What to use for its backend, though? There’s not actually that many general-purpose compiler backends out there, your choices are basically GCC or LLVM, and both of those are large hulking monsters I would really prefer not to have to deal with. This basically leaves two options: Use a less-developed but more lightweight compiler backend like Cranelift or QBE, or write our own backend from scratch. On the one hand, using existing code both enables us to benefit from other people’s work, and shackles us to be limited by their work. On the other hand, writing a fairly simple backend is a large but fairly manageable task, while writing a fancy backend is a lifelong adventure I’m not terribly interested in. Not sure which way is the best right now. Both have upsides and risks.
Properties
I want the compiler to be able to explicitly prove and promise that
certain functions or types have certain properties. Rust does this a lot
with traits and derive macros, but that often comes down to Compiler
Magic in the end, such as the Copy
trait. Mainly I want to
be able to be able to say that certain functions do not panic, or do not
allocate dynamic memory, or do not use unbounded stack space, things
like that. Then if I violate one of these properties by accident the
compiler can catch it for me. This seems fairly straightforward to begin
with, but as it gets fancier you start edging into algabraic effects,
which are a topic of open research. So we may go there, or we may
cherry-pick the most useful bits of functionality from them without the
complexity of the whole system, or the whole idea may be more trouble
than it’s worth. We will see.
Tooling
Tooling is Important. Rust is a great example of what a difference modern tooling can make, and C++ is a great example of what life is like when a language makes that impossible. So, if I want Garnet to become a Big Boy Language, it must have at least:
- Build/packaging tool (cargo)
- Package index (crates.io)
- Formatter (rustfmt)
- Doc generator (rustdoc)
- Basic editor integration (syntax highlighting and basic context info)

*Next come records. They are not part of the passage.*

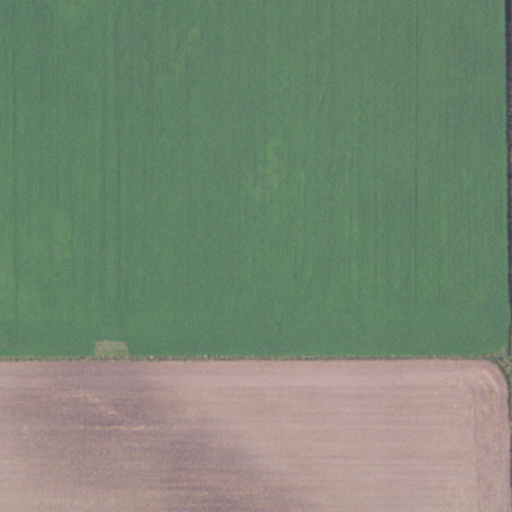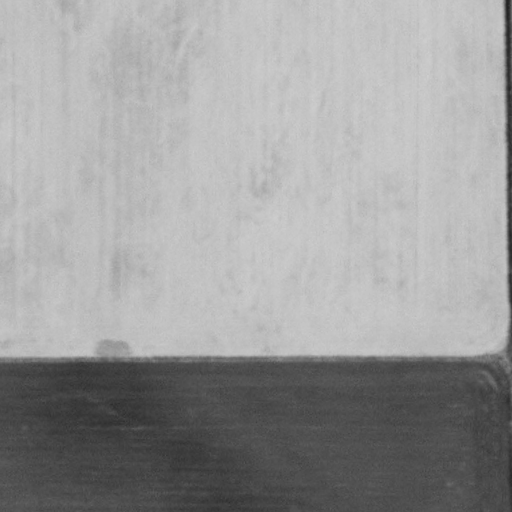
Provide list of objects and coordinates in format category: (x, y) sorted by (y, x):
crop: (509, 165)
crop: (254, 179)
crop: (254, 435)
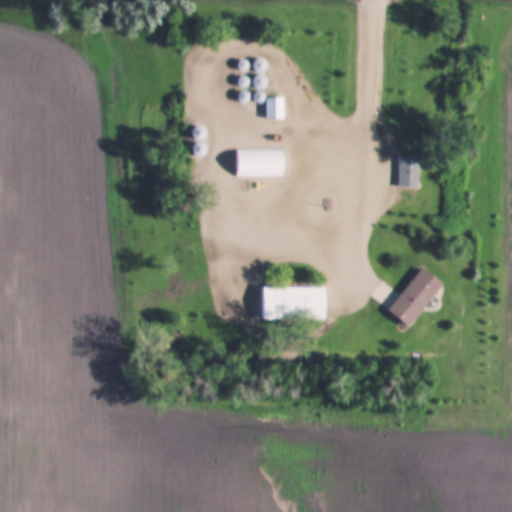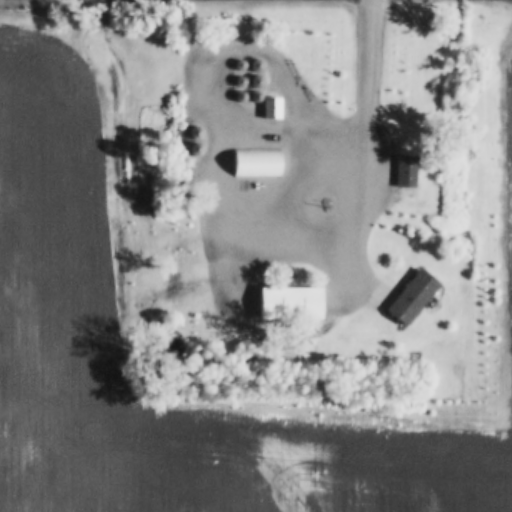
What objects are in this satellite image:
road: (375, 78)
building: (415, 297)
building: (292, 304)
crop: (186, 348)
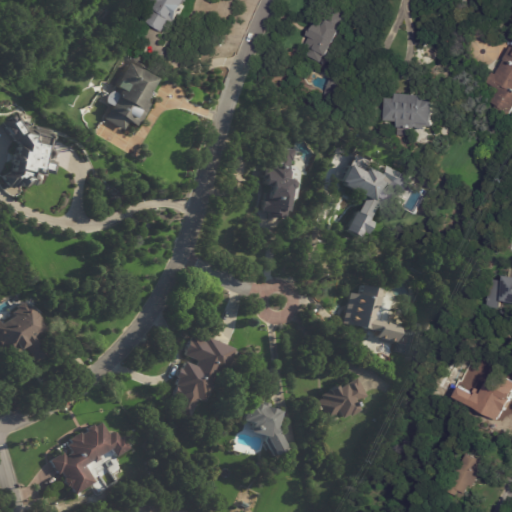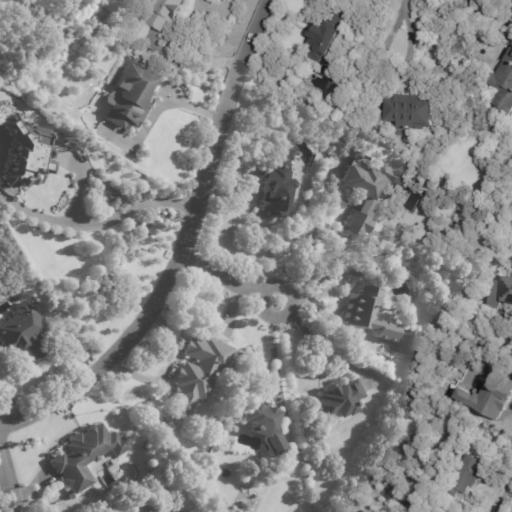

If things get more serious, more powerful tools also become useful:
- Linter (clippy)
- IDE integration (language server)
Frankly, I’m halfway convinced I could just make cargo
believe that Garnet code is Rust, and invoke garnetc
appropriately. That way we could just use an existing build tool. This
isn’t necessarily a good idea, but it would be hilarious if it
works.
None of this exists yet.
Conclusions
So yeah! The easy stuff is mostly done. Spending six months grappling with type theory and still not having a real solution is… pretty demoralizing, but not particularly surprising in retrospect. I know the shape of what I want so I think I just have to hang in there and get there in my own fashion, and I am now reasonably certain I am on the right track. Math has never been my friend but I know I shall bend it to my cruel whim sooner or later. Always have before.